Later, in a more detailed explanation, they say,
When your location is used by a location-aware app or service, your location information and recent location history is stored on your device and sent to Microsoft in a de-identified format to improve location services.
The red flag here is de-identified, which basically means "schoolchildren in 2025 will be able to link this data to your name and fingerprints as part of routine homework assignments." De-identified means "your privacy is not really protected against anyone clever, or educated, or with enough data" --- and that almost certainly includes the reams of data that are being collected by this very procedure. In fact, a little later in the same document,
As you use Windows, we collect diagnostics data... This data is transmitted to Microsoft and stored with one or more unique identifiers that can help us recognize an individual user on an individual device...

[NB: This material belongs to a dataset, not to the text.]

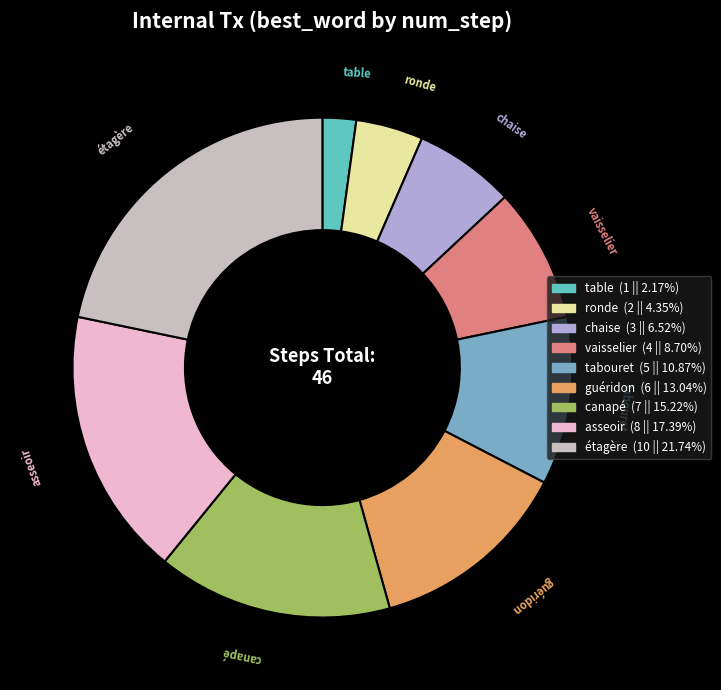

Which has a higher value, tabouret or table?

tabouret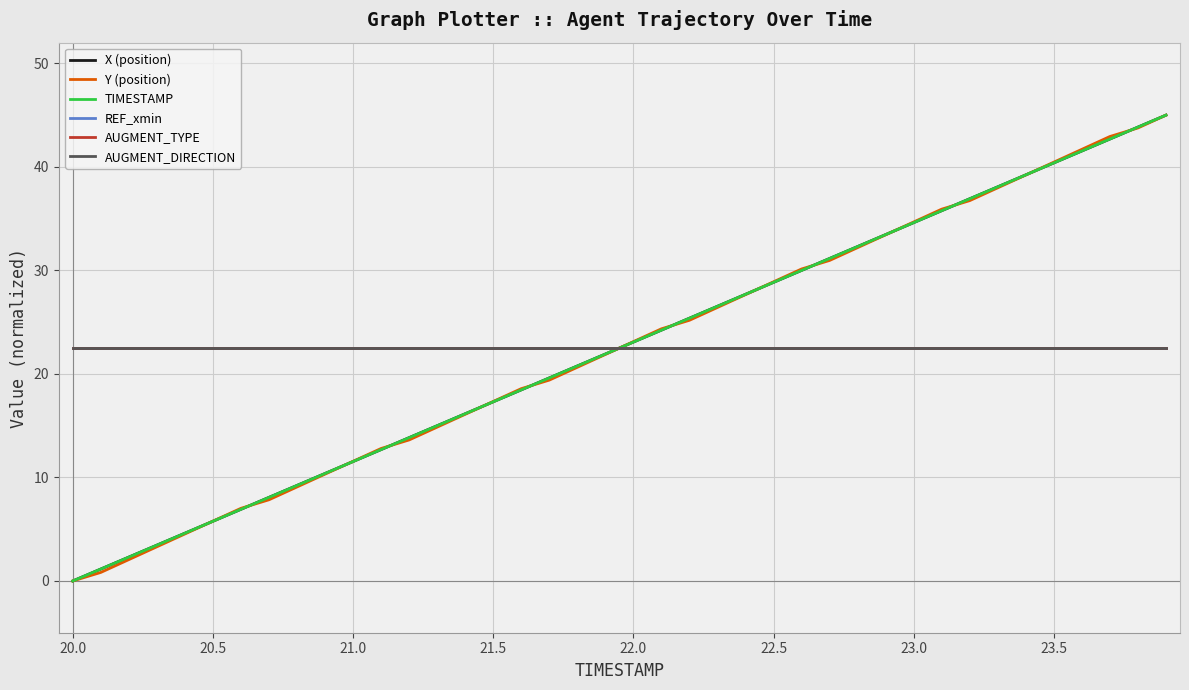

Which category has the highest value in the AUGMENT_DIRECTION series?

20.0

This documentation also says that some of the data collected may "unintentionally include"... as if anything about this human-authored operating system were unintentional.

The entire new-Windows-device setup --- with the four separate times I have now disabled my own device from eavesdropping and blurting out perky spoken questions --- was very slimy. It feels like a modern update of Clippy, that universally-reviled and -mocked piece of computing history. Basically, it has convinced me that I definitely do not own my device, the data on it, or any analytics about how it is used. (There is no way to turn off automatic updates, either.) So I'll only be using it for the one program I want, instead of as a multipurpose computing device.


This post's theme word is deterge, "to wash, wipe, or cleanse." I require a psychic emollient to deterge the scummy Big Brother sense of using a Windows device.